Se desconoce el origen de ese modelo de mitra de la cual existen diferentes versiones, sin embargo todas concuerdan que es símbolo de la Iglesia que en una unidad indivisible está formada por diferentes pueblos y culturas.

Al utilizar el papa emérito una mitra de cardenales no lo incluye en el colegio cardenalicio pero si es un signo evidente de que no es el papa reinante, gesto simplísimo de sencillez por parte de Benedicto XVI.

El otro aspecto a destacar fueron las palabras del papa Francisco en su breve homilía, en la que precisó la relación estrecha de los canonizados con el señor resucitado, a través de las llagas, de las heridas, de “tocar la carne de Cristo” en los demás.

Me ha llamado la atención estas palabras, pues creo que se podría interpretar como la respuesta de Francisco a los comentarios previos a la canonización; en las heridas de Cristo no sólo está el sufrimiento de los inocentes, sino también los pecados y más aún los pecados de la Iglesia, de cada uno de sus miembros, que también necesitan ser redimidos con la sangre del cordero.

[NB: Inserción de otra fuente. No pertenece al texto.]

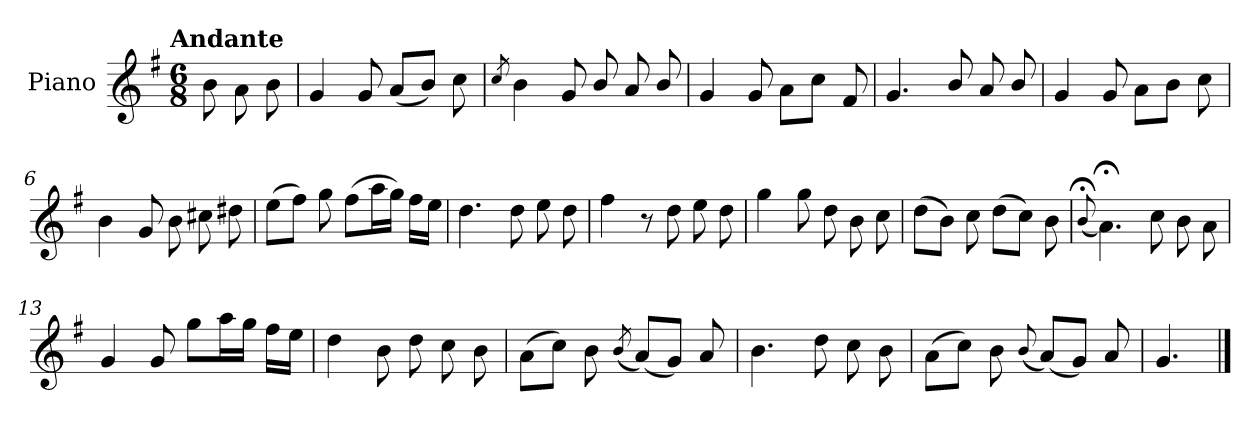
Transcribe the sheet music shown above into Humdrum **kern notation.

**kern
*part1
*staff1
*I"Piano
*I'Pno.
*clefG2
*k[f#]
!!LO:TX:omd:t=Andante
*M6/8
*MM92
=
8b\
8a\
8b\
=1
4g/
8g/
(<8a/L
8b/J)
8cc\
=2
8qcc/
4b\
8g/
8b/
8a/
8b/
!!LO:LB:g=z
=3
4g/
8g/
8a\L
8cc\J
8f#/
=4
4.g/
8b/
8a/
8b/
=5
4g/
8g/
8a\L
8b\J
8cc\
=6
4b\
8g/
8b\
8cc#X\
8dd#X\
!!LO:LB:g=z
=7
(>8ee\L
8ff#\J)
8gg\
(>8ff#\L
16aa\L
16gg\JJ)
16ff#\LL
16ee\JJ
=8
4.dd\
8dd\
8ee\
8dd\
=9
4ff#\
8r
8dd\
8ee\
8dd\
=10
4gg\
8gg\
8dd\
8b\
8cc\
!!LO:LB:g=z
=11
(>8dd\L
8b\J)
8cc\
(>8dd\L
8cc\J)
8b\
=12
(<8qqb;</
4.a;<\)
8cc\
8b\
8a\
=13
4g/
8g/
8gg\L
16aa\L
16gg\JJ
16ff#\LL
16ee\JJ
=14
4dd\
8b\
8dd\
8cc\
8b\
!!LO:LB:g=z
=15
(>8a\L
8cc\J)
8b\
(<8qb/
(<8a/L)
8g/J)
8a/
=16
4.b\
8dd\
8cc\
8b\
=17
(>8a\L
8cc\J)
8b\
(<8qqb/
(<8a/L)
8g/J)
8a/
=18
4.g/
==
*-
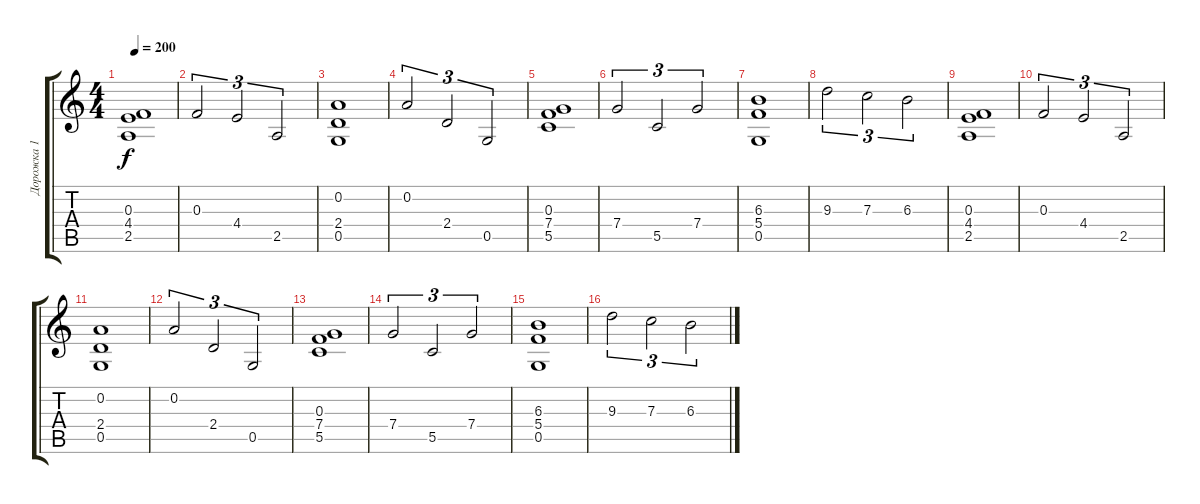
\track ("Дорожка 1" "Дорожка 1") {instrument overdrivenguitar}
\staff {score tabs}
\tuning (D4 A3 F3 C3 G2 C2) {hide}
\ts (4 4)
\tempo 200
\clef g2
\ks c
(0.3 4.4 2.5).1{dy f} |
0.3.2{tu (3 2)} 4.4.2{tu (3 2)} 2.5.2{tu (3 2)} |
(0.2 2.4 0.5).1 |
0.2.2{tu (3 2)} 2.4.2{tu (3 2)} 0.5.2{tu (3 2)} |
(0.3 7.4 5.5).1 |
7.4.2{tu (3 2)} 5.5.2{tu (3 2)} 7.4.2{tu (3 2)} |
(6.3 5.4 0.5).1 |
9.3.2{tu (3 2)} 7.3.2{tu (3 2)} 6.3.2{tu (3 2)} |
(0.3 4.4 2.5).1 |
0.3.2{tu (3 2)} 4.4.2{tu (3 2)} 2.5.2{tu (3 2)} |
(0.2 2.4 0.5).1 |
0.2.2{tu (3 2)} 2.4.2{tu (3 2)} 0.5.2{tu (3 2)} |
(0.3 7.4 5.5).1 |
7.4.2{tu (3 2)} 5.5.2{tu (3 2)} 7.4.2{tu (3 2)} |
(6.3 5.4 0.5).1 |
9.3.2{tu (3 2)} 7.3.2{tu (3 2)} 6.3.2{tu (3 2)}
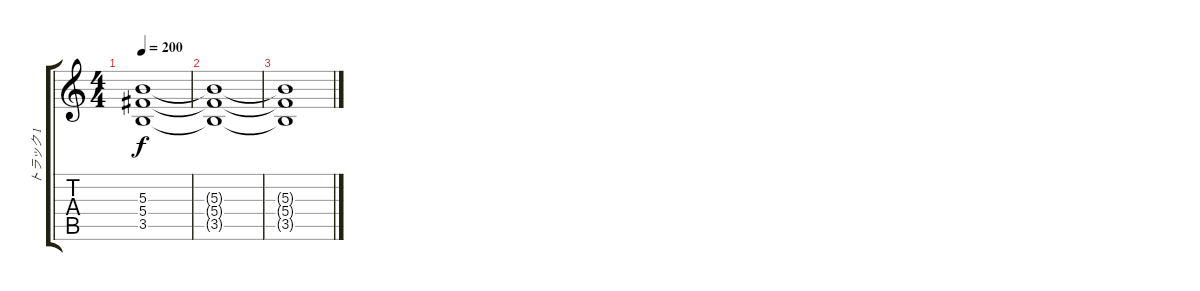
\track ("トラック 1" "トラック 1") {instrument acousticguitarsteel}
\staff {score tabs}
\tuning (Eb4 Bb3 Gb3 Db3 Ab2 Eb2) {hide}
\ts (4 4)
\tempo 200
\clef g2
\ks c
(5.3 5.4 3.5).1{dy f} |
(5.3{t} 5.4{t} 3.5{t}).1 |
(5.3{t} 5.4{t} 3.5{t}).1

Por último, la mención especial que hizo de San Juan XIII como el “papa de la docilidad del Espíritu Santo” el mismo cardenal Capovilla (secretario de Roncalli) en una entrevista previa había dicho que consideraba que Roncalli no era el “papa bueno” sino el papa que se dejó inspirar por el Espíritu Santo para el “aggiornamento” que necesitaba la Iglesia.

Y de Wojtyla como papa de la familias, muchos quizás podrían decir, que podría ser mejor el papa de los jóvenes, pero sin familia no habría jóvenes, ni humanidad ni Iglesia, el joven polaco que quedó huérfano de madre y padre, ahora intercede por las familias del mundo entero.

La próxima cita al parecer será entre septiembre y octubre para la beatificación de otro dócil y testigo valiente del evangelio, el papa Montini, al que ya tendría aprobado un primer milagro.